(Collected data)

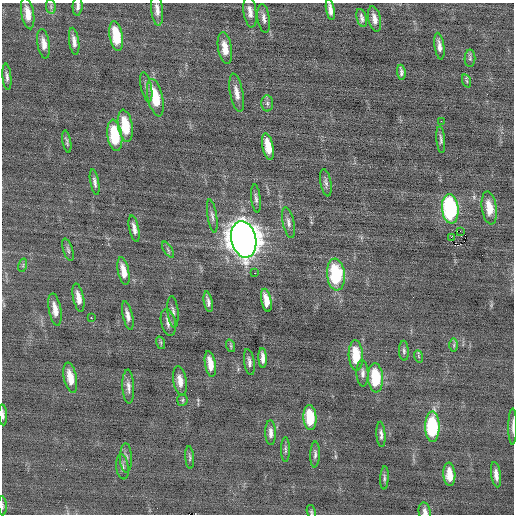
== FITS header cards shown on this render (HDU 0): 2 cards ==
NAXIS1  =                  512 / Axis length
NAXIS2  =                  512 / Axis length

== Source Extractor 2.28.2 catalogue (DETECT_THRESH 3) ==
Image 512 x 512 px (HDU 0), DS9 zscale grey, 1 PNG px = 1 image px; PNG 516 x 516 px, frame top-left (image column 1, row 512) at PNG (2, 3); each listed source drawn as its Kron ellipse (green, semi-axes under 4 px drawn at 4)
Background -0.0511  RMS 0.76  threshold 2.29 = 3 sigma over >= 5 px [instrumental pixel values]
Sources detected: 85; all 85 listed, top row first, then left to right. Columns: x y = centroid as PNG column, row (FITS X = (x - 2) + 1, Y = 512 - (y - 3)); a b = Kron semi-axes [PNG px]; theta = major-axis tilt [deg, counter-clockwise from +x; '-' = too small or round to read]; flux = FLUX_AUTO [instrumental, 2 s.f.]
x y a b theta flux
78 6 9 5 86 170
51 7 7 5 -81 90
330 9 11 4 -80 280
157 10 16 6 -84 330
250 12 16 6 -82 330
28 14 16 6 -80 610
264 18 14 6 -82 230
362 18 9 5 -74 180
374 19 13 6 -78 350
116 36 15 6 -81 1600
74 41 13 5 -81 300
44 44 15 6 -81 430
439 46 13 4 -82 270
225 48 16 7 -81 660
470 58 8 5 89 94
401 72 7 3 -81 140
7 77 13 4 -85 180
467 81 7 4 -71 87
146 87 15 5 -78 190
237 93 19 6 -79 420
155 98 19 7 -77 1500
267 103 8 6 89 130
441 121 2 2 - 110
125 126 16 7 -80 1600
115 135 16 7 -81 2200
441 139 13 4 -85 140
67 142 11 3 -80 110
268 146 13 5 -78 820
95 182 13 4 -79 180
326 183 14 5 -80 180
256 198 14 4 -83 180
489 208 16 7 -82 900
450 209 15 8 -84 7100
212 216 16 4 -81 190
288 222 15 5 -78 230
134 229 13 5 -78 270
460 231 2 2 - 190
451 237 4 3 - 590
244 239 18 12 -77 83000
68 250 12 5 -71 130
168 250 9 3 -57 98
23 265 7 4 73 82
123 271 14 5 -78 550
255 273 2 2 - 130
336 275 16 9 -85 3600
78 298 14 5 -79 440
266 300 12 5 -79 540
208 302 10 4 -79 190
55 310 16 6 -80 470
173 312 16 5 -85 190
128 315 15 5 -77 290
91 318 3 2 - 520
168 322 13 7 -77 280
161 343 6 4 -72 76
454 345 6 4 90 83
231 346 6 4 -72 73
404 351 10 5 -86 120
356 355 15 7 -87 1500
418 356 6 4 -70 71
263 358 10 4 -86 280
249 362 13 5 -81 210
210 364 13 5 -80 570
362 373 13 6 -88 210
70 378 15 6 -78 730
376 378 14 7 -87 2200
180 381 15 7 -80 470
128 387 17 6 -87 280
182 400 6 5 - 77
3 415 10 3 -86 130
310 418 12 6 -86 1500
513 426 18 3 89 180
432 427 15 7 -90 3900
271 433 12 5 -88 260
381 434 12 4 -86 180
285 450 12 4 -90 120
315 454 13 4 88 160
190 457 11 4 -86 100
126 458 15 6 -89 230
122 467 12 6 -82 190
449 474 12 6 -86 710
496 475 13 5 -82 310
384 478 11 4 86 120
2 506 9 3 -87 73
311 512 7 4 -76 76
425 512 9 6 -78 220
At the frame edge (FLAGS 8, measured only in part): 7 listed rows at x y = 78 6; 330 9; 3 415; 513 426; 2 506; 311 512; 425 512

**Problem description:** Recast each line in the records above as one string in a JSON list, skipping blank lines and leaving out the pictures.

**Written answer:**
[
  "== FITS header cards shown on this render (HDU 0): 2 cards ==",
  "NAXIS1  =                  512 / Axis length",
  "NAXIS2  =                  512 / Axis length",
  "== Source Extractor 2.28.2 catalogue (DETECT_THRESH 3) ==",
  "Image 512 x 512 px (HDU 0), DS9 zscale grey, 1 PNG px = 1 image px; PNG 516 x 516 px, frame top-left (image column 1, row 512) at PNG (2, 3); each listed source drawn as its Kron ellipse (green, semi-axes under 4 px drawn at 4)",
  "Background -0.0511  RMS 0.76  threshold 2.29 = 3 sigma over >= 5 px [instrumental pixel values]",
  "Sources detected: 85; all 85 listed, top row first, then left to right. Columns: x y = centroid as PNG column, row (FITS X = (x - 2) + 1, Y = 512 - (y - 3)); a b = Kron semi-axes [PNG px]; theta = major-axis tilt [deg, counter-clockwise from +x; '-' = too small or round to read]; flux = FLUX_AUTO [instrumental, 2 s.f.]",
  "x y a b theta flux",
  "78 6 9 5 86 170",
  "51 7 7 5 -81 90",
  "330 9 11 4 -80 280",
  "157 10 16 6 -84 330",
  "250 12 16 6 -82 330",
  "28 14 16 6 -80 610",
  "264 18 14 6 -82 230",
  "362 18 9 5 -74 180",
  "374 19 13 6 -78 350",
  "116 36 15 6 -81 1600",
  "74 41 13 5 -81 300",
  "44 44 15 6 -81 430",
  "439 46 13 4 -82 270",
  "225 48 16 7 -81 660",
  "470 58 8 5 89 94",
  "401 72 7 3 -81 140",
  "7 77 13 4 -85 180",
  "467 81 7 4 -71 87",
  "146 87 15 5 -78 190",
  "237 93 19 6 -79 420",
  "155 98 19 7 -77 1500",
  "267 103 8 6 89 130",
  "441 121 2 2 - 110",
  "125 126 16 7 -80 1600",
  "115 135 16 7 -81 2200",
  "441 139 13 4 -85 140",
  "67 142 11 3 -80 110",
  "268 146 13 5 -78 820",
  "95 182 13 4 -79 180",
  "326 183 14 5 -80 180",
  "256 198 14 4 -83 180",
  "489 208 16 7 -82 900",
  "450 209 15 8 -84 7100",
  "212 216 16 4 -81 190",
  "288 222 15 5 -78 230",
  "134 229 13 5 -78 270",
  "460 231 2 2 - 190",
  "451 237 4 3 - 590",
  "244 239 18 12 -77 83000",
  "68 250 12 5 -71 130",
  "168 250 9 3 -57 98",
  "23 265 7 4 73 82",
  "123 271 14 5 -78 550",
  "255 273 2 2 - 130",
  "336 275 16 9 -85 3600",
  "78 298 14 5 -79 440",
  "266 300 12 5 -79 540",
  "208 302 10 4 -79 190",
  "55 310 16 6 -80 470",
  "173 312 16 5 -85 190",
  "128 315 15 5 -77 290",
  "91 318 3 2 - 520",
  "168 322 13 7 -77 280",
  "161 343 6 4 -72 76",
  "454 345 6 4 90 83",
  "231 346 6 4 -72 73",
  "404 351 10 5 -86 120",
  "356 355 15 7 -87 1500",
  "418 356 6 4 -70 71",
  "263 358 10 4 -86 280",
  "249 362 13 5 -81 210",
  "210 364 13 5 -80 570",
  "362 373 13 6 -88 210",
  "70 378 15 6 -78 730",
  "376 378 14 7 -87 2200",
  "180 381 15 7 -80 470",
  "128 387 17 6 -87 280",
  "182 400 6 5 - 77",
  "3 415 10 3 -86 130",
  "310 418 12 6 -86 1500",
  "513 426 18 3 89 180",
  "432 427 15 7 -90 3900",
  "271 433 12 5 -88 260",
  "381 434 12 4 -86 180",
  "285 450 12 4 -90 120",
  "315 454 13 4 88 160",
  "190 457 11 4 -86 100",
  "126 458 15 6 -89 230",
  "122 467 12 6 -82 190",
  "449 474 12 6 -86 710",
  "496 475 13 5 -82 310",
  "384 478 11 4 86 120",
  "2 506 9 3 -87 73",
  "311 512 7 4 -76 76",
  "425 512 9 6 -78 220",
  "At the frame edge (FLAGS 8, measured only in part): 7 listed rows at x y = 78 6; 330 9; 3 415; 513 426; 2 506; 311 512; 425 512"
]